Number of fronts, timing raise doubts: Fire service
The number of fronts as well as the timing of the blazes, Nikos Tsongas said, suggests that they may be the product of orchestrated arson attacks. He specifically cited the case of Zakynthos, where four blazes started almost simultaneously at different points on the Ionian island. Authorities on the central Aegean island of Andros arrested two French tourists Aug. 19 on suspicion of starting a forest fire. A prosecutor planned to decide later on Aug. 21 whether to press charges against them.
In Chios, firefighters were battling two major fronts in central and southern areas of the island. About 360 firefighters, soldiers and volunteers were being assisted by two water-dropping planes and seven helicopters, the fire brigade said.
The blaze began quickly on Aug. 18, and authorities estimate that by Aug. 21 it had destroyed at least 12,000 hectares of vegetation amid the island’s fortified medieval villages.
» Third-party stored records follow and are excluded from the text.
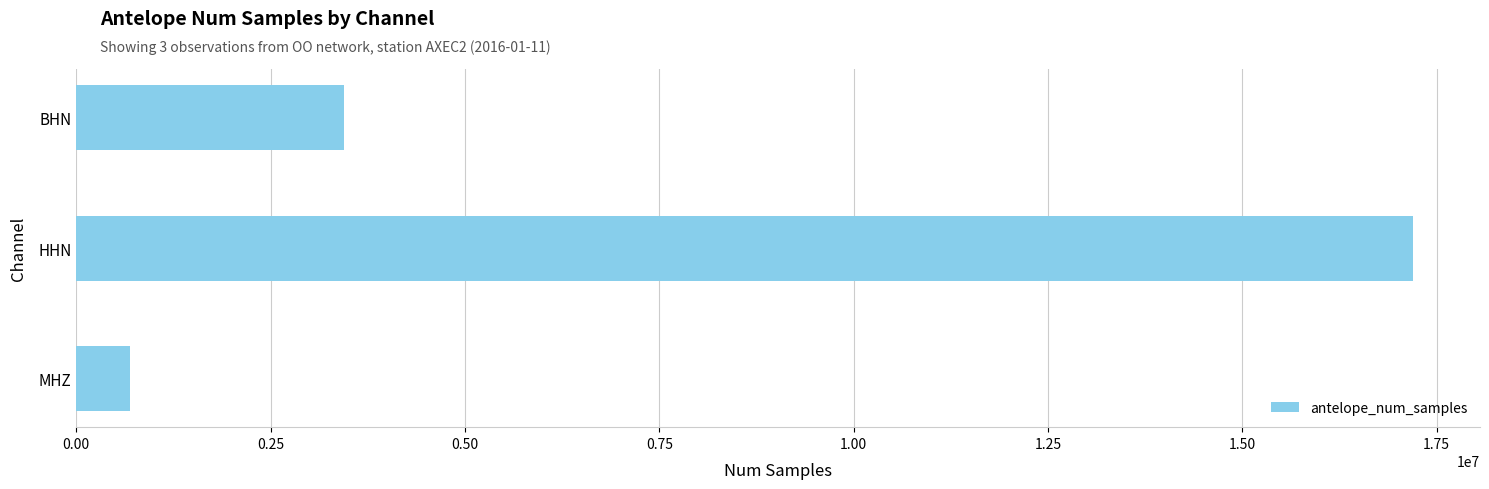

Does the chart contain any negative values?

No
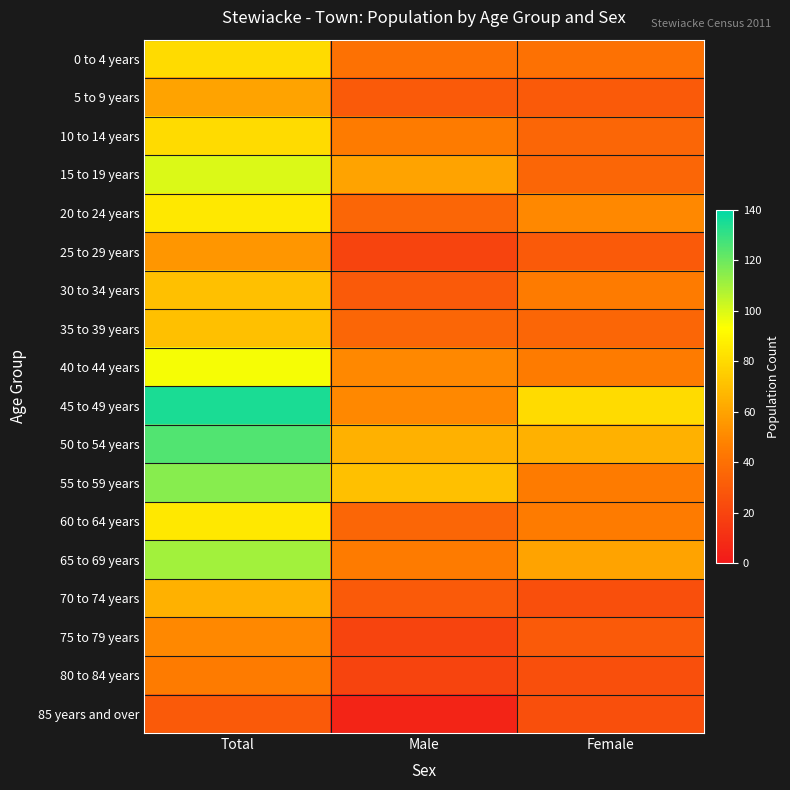

Reading left to right, what are all the values shown in this chart?

0 to 4 years: Total=80	Male=40	Female=40
5 to 9 years: Total=60	Male=30	Female=30
10 to 14 years: Total=80	Male=45	Female=35
15 to 19 years: Total=100	Male=60	Female=35
20 to 24 years: Total=85	Male=35	Female=50
25 to 29 years: Total=55	Male=20	Female=30
30 to 34 years: Total=70	Male=30	Female=45
35 to 39 years: Total=70	Male=35	Female=35
40 to 44 years: Total=95	Male=50	Female=45
45 to 49 years: Total=135	Male=50	Female=80
50 to 54 years: Total=125	Male=65	Female=65
55 to 59 years: Total=115	Male=70	Female=45
60 to 64 years: Total=85	Male=35	Female=45
65 to 69 years: Total=110	Male=45	Female=60
70 to 74 years: Total=65	Male=30	Female=25
75 to 79 years: Total=50	Male=20	Female=30
80 to 84 years: Total=45	Male=20	Female=25
85 years and over: Total=30	Male=5	Female=25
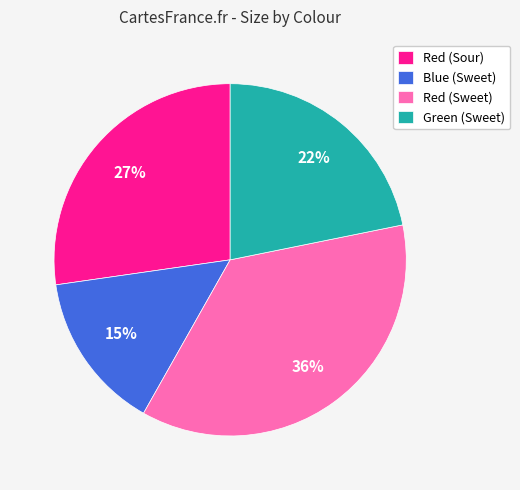

What is the ratio of the value at Blue (Sweet) to the value at Green (Sweet)?

0.7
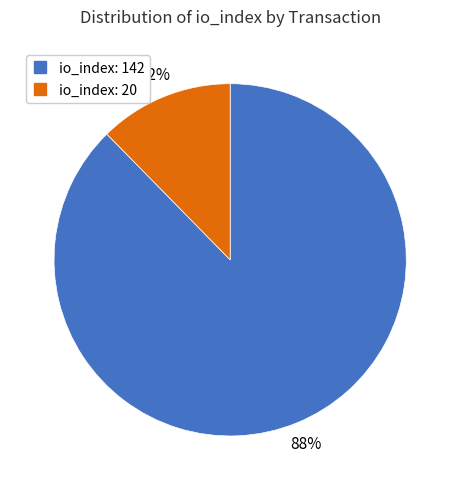

To the nearest percent, what is the average slice percentage?

50%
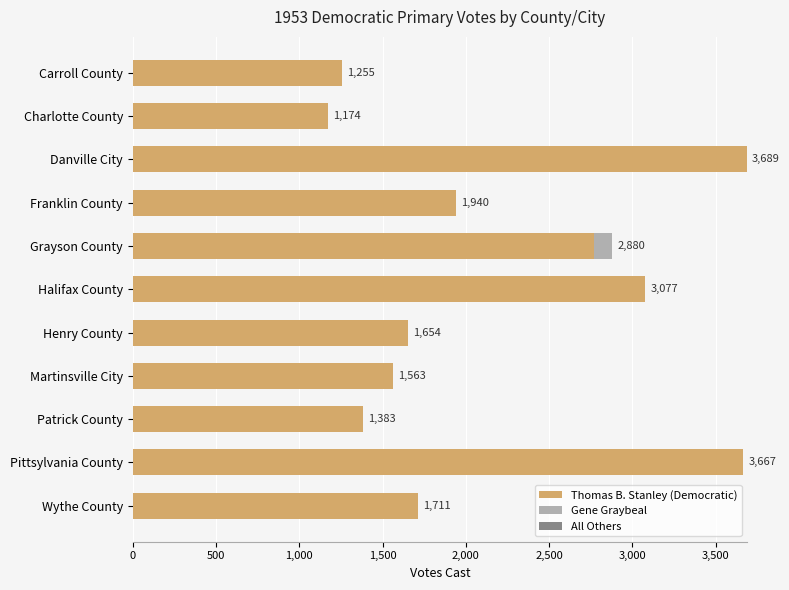

What is the sum of all Thomas B. Stanley (Democratic) values?

23879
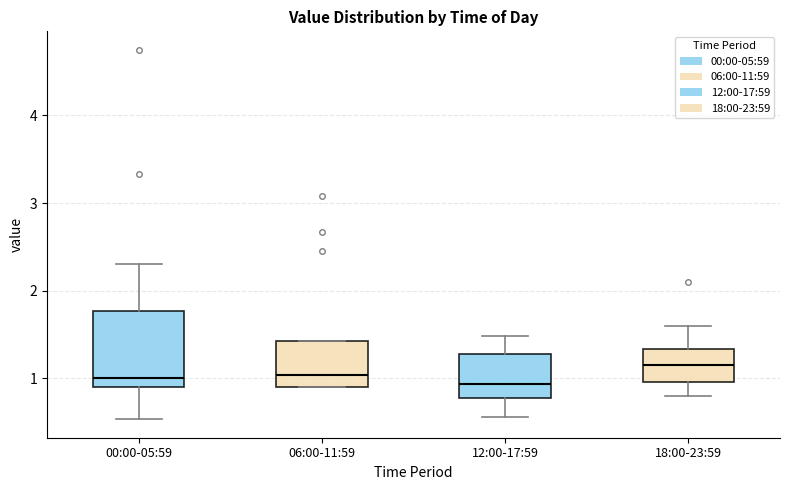

Reading left to right, transcribe this box plot: for each box, give where its median line is, the range the box spans, and where its two whiskers end, as read against the y-axis. The values are not printed on the chart, so give them approximately, as read against the axis.

00:00-05:59: median 1.0, box 0.9 to 1.8, whiskers 0.5 to 2.3
06:00-11:59: median 1.0, box 0.9 to 1.4, whiskers 0.9 to 1.4
12:00-17:59: median 0.9, box 0.8 to 1.3, whiskers 0.6 to 1.5
18:00-23:59: median 1.2, box 1.0 to 1.3, whiskers 0.8 to 1.6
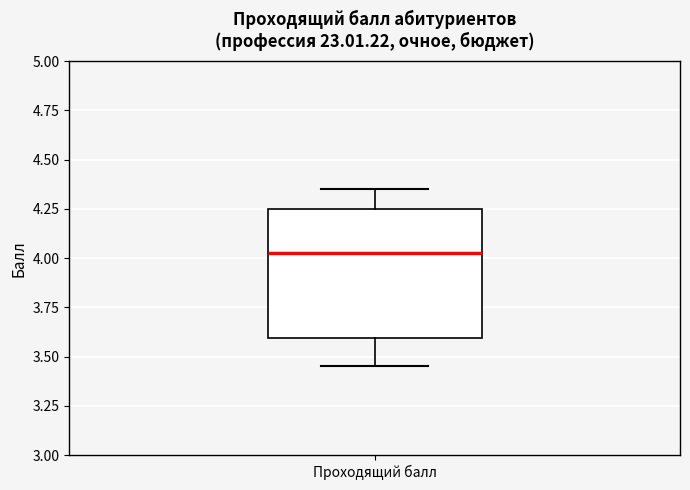

Where is the upper edge of the box for Проходящий балл on the y-axis? The values are not printed on the chart, so give them approximately, as read against the axis.

4.25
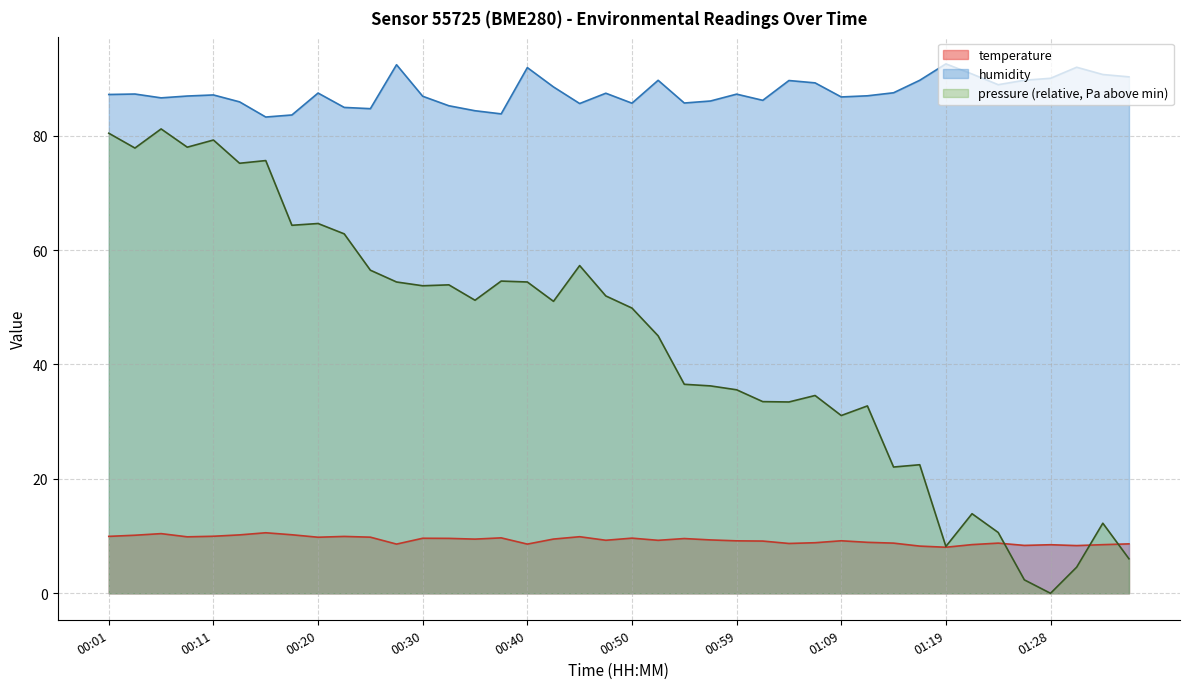

What are all the series names shown in the legend?

temperature, humidity, pressure (relative, Pa above min)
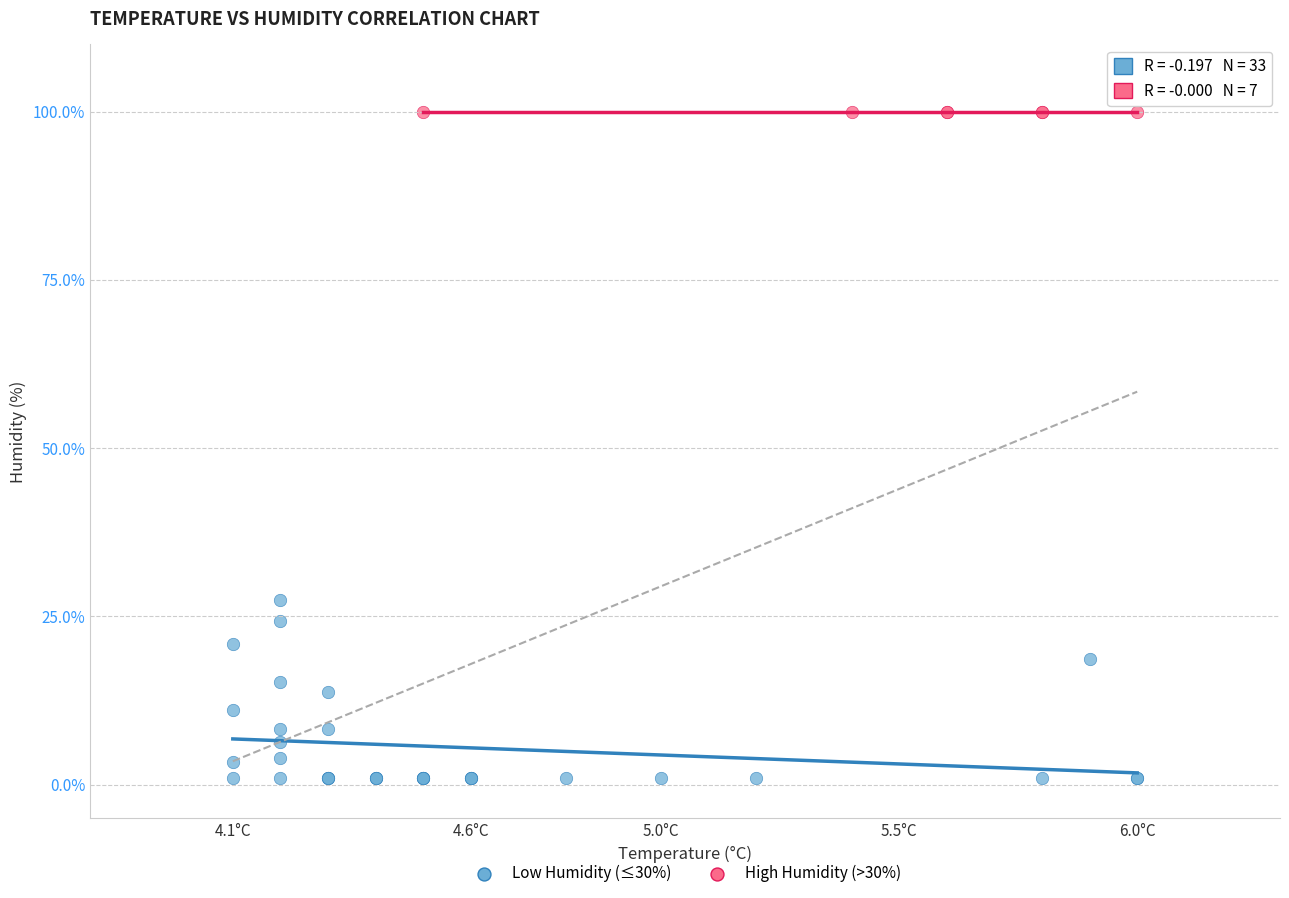

Which series reaches the maximum Y coordinate?

High Humidity (>30%)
Meanwhile, a blaze near ancient Nemea in the northeastern Peloponnese on Aug. 21 closed the national highway from Corinth to Tripoli. Another fire that began on Aug. 20 in Troizonia in the eastern Peloponnese also continued to burn, as did a blaze in Gytheio, also in the Peloponnese, which began on Aug. 19. “We face an incredibly large number of fires,” said Dendias, adding that 589 wildfires have begun in the past 10 days alone.
Last year, a former Turkish prime minister told a Turkish newspaper that Turkey was behind forest fires in Greece in the 1990s. Speaking of a case publicly known as the Susurluk scandal, which revealed the deep state relation in Turkey, daily Birgün quoted Yılmaz as saying “[Turkey used] forest fire retaliation against Greece.” Yılmaz later denied the report.